**Work to do**: Reproduce every line of the material below word for word, omitting the pictures.

=====

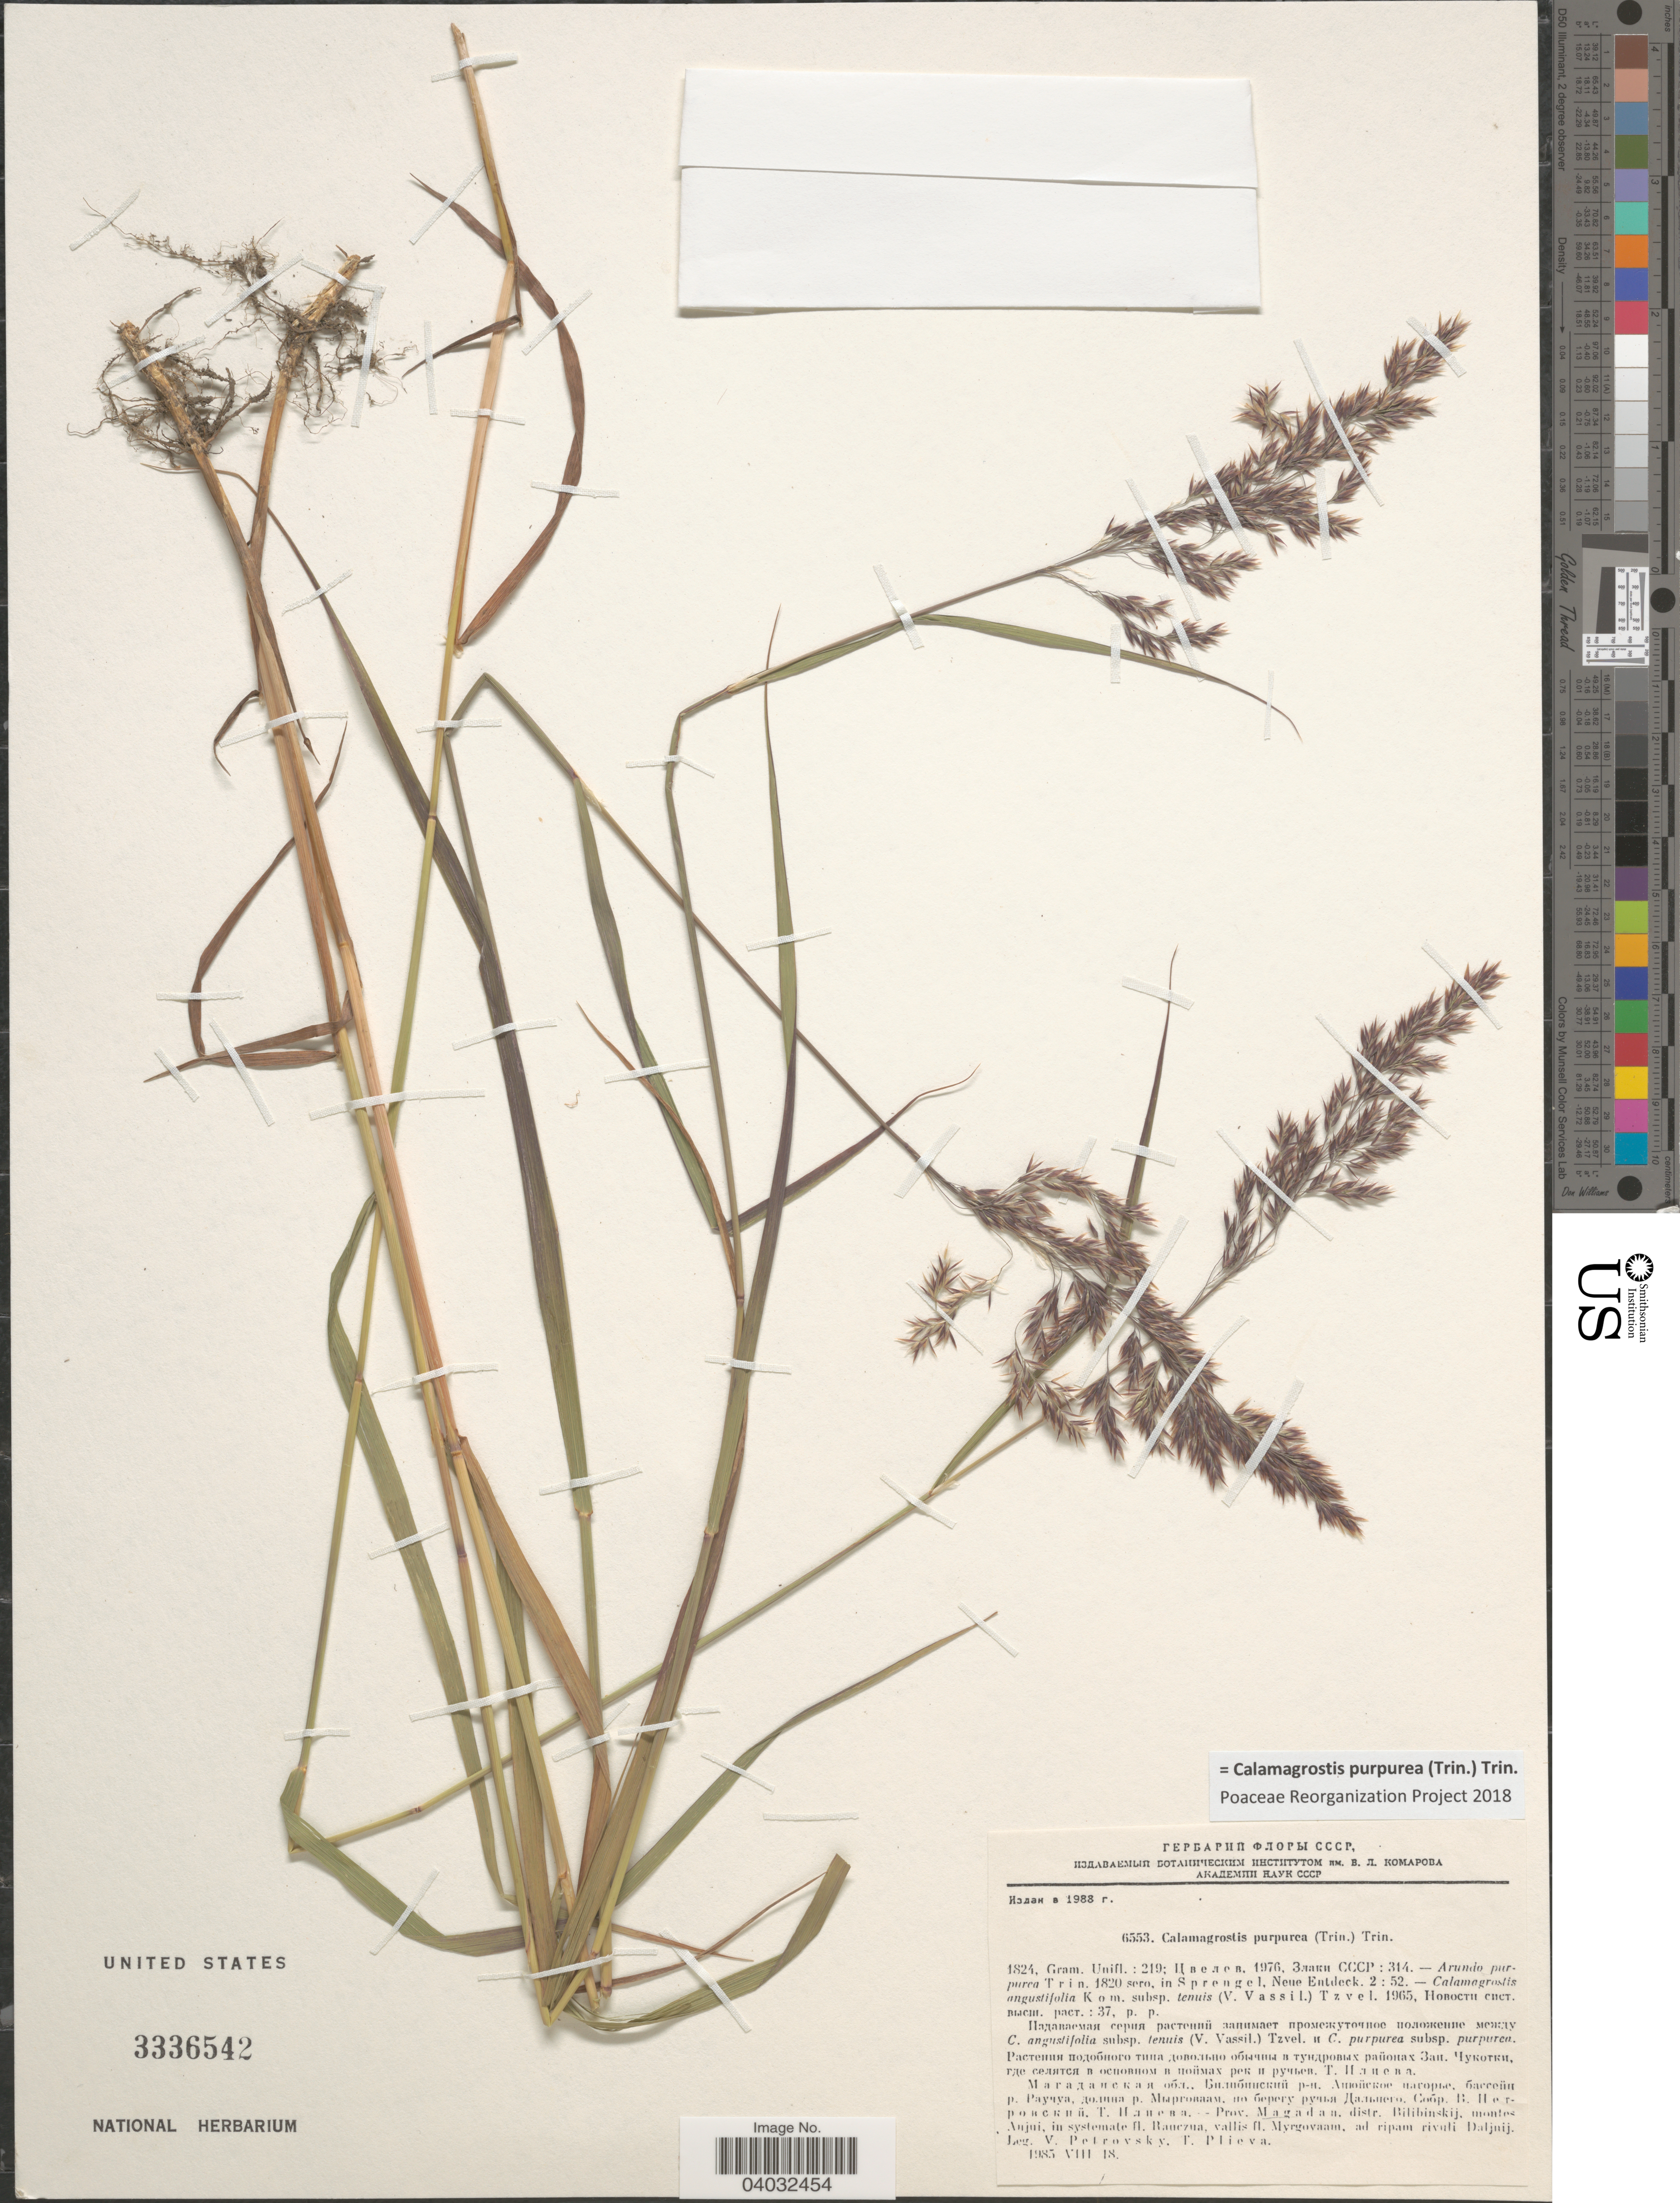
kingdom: Plantae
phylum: Tracheophyta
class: Liliopsida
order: Poales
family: Poaceae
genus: Calamagrostis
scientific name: Calamagrostis purpurea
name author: (Trin.) Trin.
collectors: V. Petrovsky & T. Plieva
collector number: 6553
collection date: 1985-08-18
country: Russian Federation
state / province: Magadan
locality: Distr. Bilibinskij, montes Anjui, in systemate fl. Rauczua, vallis fl. Myrgovaam, ad ripam rivuli Daljuij.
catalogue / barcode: US 3336542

=====

**Written answer**:
kingdom: Plantae
phylum: Tracheophyta
class: Liliopsida
order: Poales
family: Poaceae
genus: Calamagrostis
scientific name: Calamagrostis purpurea
name author: (Trin.) Trin.
collectors: V. Petrovsky & T. Plieva
collector number: 6553
collection date: 1985-08-18
country: Russian Federation
state / province: Magadan
locality: Distr. Bilibinskij, montes Anjui, in systemate fl. Rauczua, vallis fl. Myrgovaam, ad ripam rivuli Daljuij.
catalogue / barcode: US 3336542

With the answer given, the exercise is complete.